Das beschädigte Kind, das sich immer wieder zurückziehen und wiederfinden mußte, ist wie ein Kern in mir. Ein allmählich sehr fester Kern. Und wenn ich heute zum Beispiel Bücher für Kinder schreibe, dann schreibt nicht nur der alte Härtling, sondern meine Schreibhand wird auch geführt von dem Jungen, dessen Stimme ich im Kopf habe, dessen Bewegungen in mir zappeln. Der aufsässig ist, mißtrauisch, oft allein, den man auch immer wieder an die Hand nehmen muß. Aber dessen Aufsässigkeit ich auch wieder brauche, die sich mir überträgt, von der ich zehre. Es ist ein Junktim, ein unauflösbares Junktim. Und je älter ich werde, umso spürbarer ist das Kind in mir.
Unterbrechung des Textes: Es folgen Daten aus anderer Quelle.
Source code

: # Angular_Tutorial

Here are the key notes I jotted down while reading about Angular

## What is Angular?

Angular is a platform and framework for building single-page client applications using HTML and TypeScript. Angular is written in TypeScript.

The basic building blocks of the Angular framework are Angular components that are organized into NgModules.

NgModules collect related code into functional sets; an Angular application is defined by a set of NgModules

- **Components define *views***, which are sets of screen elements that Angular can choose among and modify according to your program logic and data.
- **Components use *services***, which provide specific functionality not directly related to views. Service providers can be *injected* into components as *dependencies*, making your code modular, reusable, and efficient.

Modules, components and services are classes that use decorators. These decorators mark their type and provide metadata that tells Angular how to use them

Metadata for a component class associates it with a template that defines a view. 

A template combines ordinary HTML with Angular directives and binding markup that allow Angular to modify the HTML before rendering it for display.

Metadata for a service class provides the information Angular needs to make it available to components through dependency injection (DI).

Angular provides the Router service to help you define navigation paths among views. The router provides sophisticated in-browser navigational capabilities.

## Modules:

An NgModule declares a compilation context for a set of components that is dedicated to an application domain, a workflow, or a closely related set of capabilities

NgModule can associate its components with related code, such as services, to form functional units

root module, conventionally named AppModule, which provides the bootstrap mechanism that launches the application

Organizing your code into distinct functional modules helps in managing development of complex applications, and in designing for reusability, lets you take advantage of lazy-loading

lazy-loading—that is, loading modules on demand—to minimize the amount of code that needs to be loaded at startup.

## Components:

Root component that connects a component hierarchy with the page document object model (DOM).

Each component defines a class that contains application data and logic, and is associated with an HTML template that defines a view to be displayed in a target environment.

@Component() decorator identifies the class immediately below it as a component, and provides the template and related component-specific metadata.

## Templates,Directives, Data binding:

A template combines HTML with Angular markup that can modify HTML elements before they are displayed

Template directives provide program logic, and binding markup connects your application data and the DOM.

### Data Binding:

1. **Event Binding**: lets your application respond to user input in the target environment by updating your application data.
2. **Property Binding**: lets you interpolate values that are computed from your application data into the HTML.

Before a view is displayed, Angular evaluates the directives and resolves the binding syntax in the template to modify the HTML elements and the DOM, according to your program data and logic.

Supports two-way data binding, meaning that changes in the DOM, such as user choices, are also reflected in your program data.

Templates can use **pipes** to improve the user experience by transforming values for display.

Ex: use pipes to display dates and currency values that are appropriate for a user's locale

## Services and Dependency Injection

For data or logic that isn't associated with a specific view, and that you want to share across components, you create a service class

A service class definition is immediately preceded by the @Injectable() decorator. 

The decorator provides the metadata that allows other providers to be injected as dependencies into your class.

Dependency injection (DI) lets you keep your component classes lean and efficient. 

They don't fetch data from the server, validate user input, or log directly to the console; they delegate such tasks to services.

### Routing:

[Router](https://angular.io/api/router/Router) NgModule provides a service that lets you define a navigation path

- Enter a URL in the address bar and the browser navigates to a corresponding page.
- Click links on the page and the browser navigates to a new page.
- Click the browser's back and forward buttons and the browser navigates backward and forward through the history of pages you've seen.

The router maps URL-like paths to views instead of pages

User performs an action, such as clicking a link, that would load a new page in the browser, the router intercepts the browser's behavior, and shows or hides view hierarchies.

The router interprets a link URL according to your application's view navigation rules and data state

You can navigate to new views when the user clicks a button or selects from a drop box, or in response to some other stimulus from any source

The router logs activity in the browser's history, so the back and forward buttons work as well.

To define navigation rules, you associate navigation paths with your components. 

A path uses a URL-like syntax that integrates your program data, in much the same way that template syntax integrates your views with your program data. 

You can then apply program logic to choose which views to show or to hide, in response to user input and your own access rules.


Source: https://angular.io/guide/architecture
Je spürbarer es wird, desto mehr Lebendigkeit vermittelt es auch. Ich habe das Kind schon ein paarmal an die Hand genommen, in Chemnitz, in Hartmannsdorf, auch in Olmütz. Und jedesmal passierte etwas, das mir eher gut und wohl tat: das Kind war putzlebendig und sehr neugierig. Gleichzeitig ist dieses Kind ob all seiner Erfahrungen auch ein Fremder geblieben. Und meine Zuneigung zu denen, die unterwegs sind, und zu denen, die gejagt werden, verlassen und in die Ecken gedrängt werden, meine Zuneigung zu denen ist eine Kinderzuneigung, die nicht aufzuheben ist, die bleibt.